- [Document text]:
Kernighan and Richie's C programming language manual - it goes all the way back 
to the original C definition.


On Nov 12, 2013, at 9:15 AM, Alex A. Granovsky <g...@classic.chem.msu.su> wrote:

> Hello,
> 
>> It seems that argv[argc] should always be NULL according to the
>> standard. So OMPI failure is not actually a bug!
> 
> could you please point to the exact document where this is explicitly stated?
> Otherwise, I'd assume this is a bug.
> 
> Kind regards,
> Alex Granovsky
> 
> 
> -----Original Message----- From: Matthieu Brucher
> Sent: Tuesday, November 12, 2013 8:56 PM
> To: Open MPI Users
> Subject: Re: [OMPI users] Segmentation fault in MPI_Init when passing 
> pointers allocated in main()
> 
> It seems that argv[argc] should always be NULL according to the
> standard. So OMPI failure is not actually a bug!
> 
> Cheers,
> 
> 2013/11/12 Matthieu Brucher <matthieu.bruc...@gmail.com>:
>> Interestingly enough, in ompi_mpi_init, opal_argv_join is called
>> without then array length, so I suppose that in the usual argc/argv
>> couple, you have an additional value to argv which may be NULL. So try
>> allocating 3 additional values, the last being NULL, and it may work.
>> 
>> Cheers,
>> 
>> Matthieu
>> 
>> 2013/11/12 Tang, Yu-Hang <yuhang_t...@brown.edu>:
>>> I tried the following code without CUDA, the error is still there:
>>> 
>>> #include "mpi.h"
>>> 
>>> #include <cstdlib>
>>> #include <cstring>
>>> #include <cmath>
>>> 
>>> int main(int argc, char **argv)
>>> {
>>>    // override command line arguments to make sure cudaengine get the
>>> correct one
>>>    char **argv_new = new char*[ argc + 2 ];
>>>    for( int i = 0 ; i < argc ; i++ )
>>>    {
>>>        argv_new[i] = new char[ strlen( argv[i] ) + 1 ];
>>>        strcpy( argv_new[i], argv[i] );
>>>    }
>>>    argv_new[ argc   ] = new char[ 32 ];
>>>    argv_new[ argc+1 ] = new char[ 32 ];
>>>    strcpy( argv_new[argc],   "-device" );
>>>    sprintf( argv_new[argc+1], "%d", 0 );
>>> 
>>>    argc += 2;
>>>    argv = argv_new;
>>> 
>>>    MPI_Init(&argc,&argv);
>>> 
>>>    // do something...

- [Given request A]: List every header file that the code in the Open MPI thread includes.
- [Given request B]: Print the portion of the Open MPI thread between "Kernighan and Richie's" and "this is a bug.", inclusive.
The rows after the Open MPI thread have nothing to do with it.

- [Data rows]:
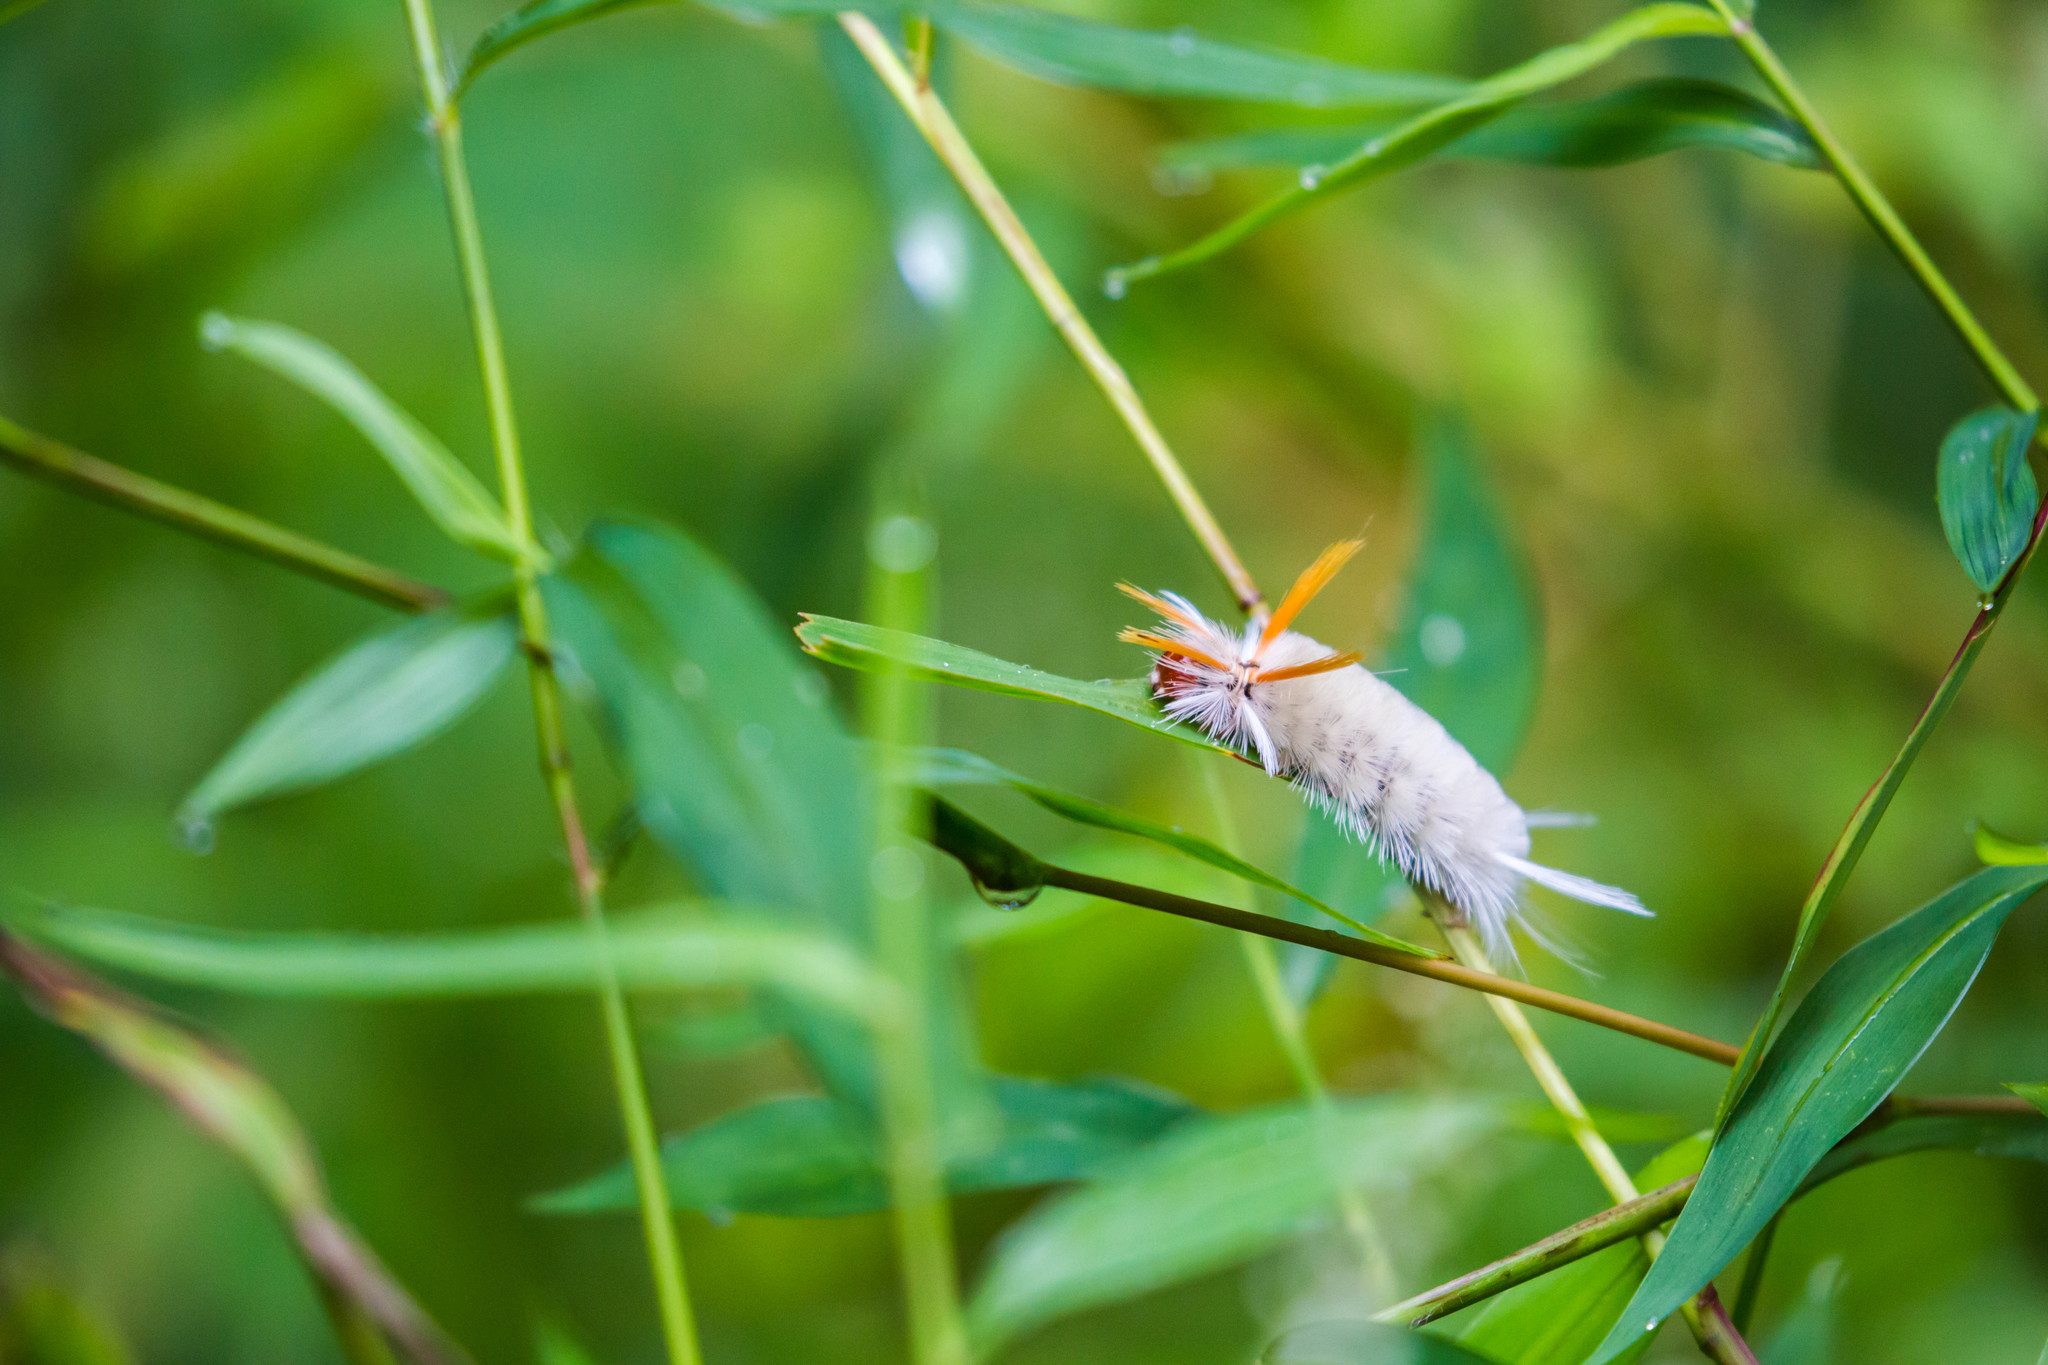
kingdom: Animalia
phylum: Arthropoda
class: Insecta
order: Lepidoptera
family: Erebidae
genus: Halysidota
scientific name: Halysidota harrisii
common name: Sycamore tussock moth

- [Solution A]: mpi.h, cstdlib, cstring, cmath

- [Solution B]:
Kernighan and Richie's C programming language manual - it goes all the way back 
to the original C definition.


On Nov 12, 2013, at 9:15 AM, Alex A. Granovsky <g...@classic.chem.msu.su> wrote:

> Hello,
> 
>> It seems that argv[argc] should always be NULL according to the
>> standard. So OMPI failure is not actually a bug!
> 
> could you please point to the exact document where this is explicitly stated?
> Otherwise, I'd assume this is a bug.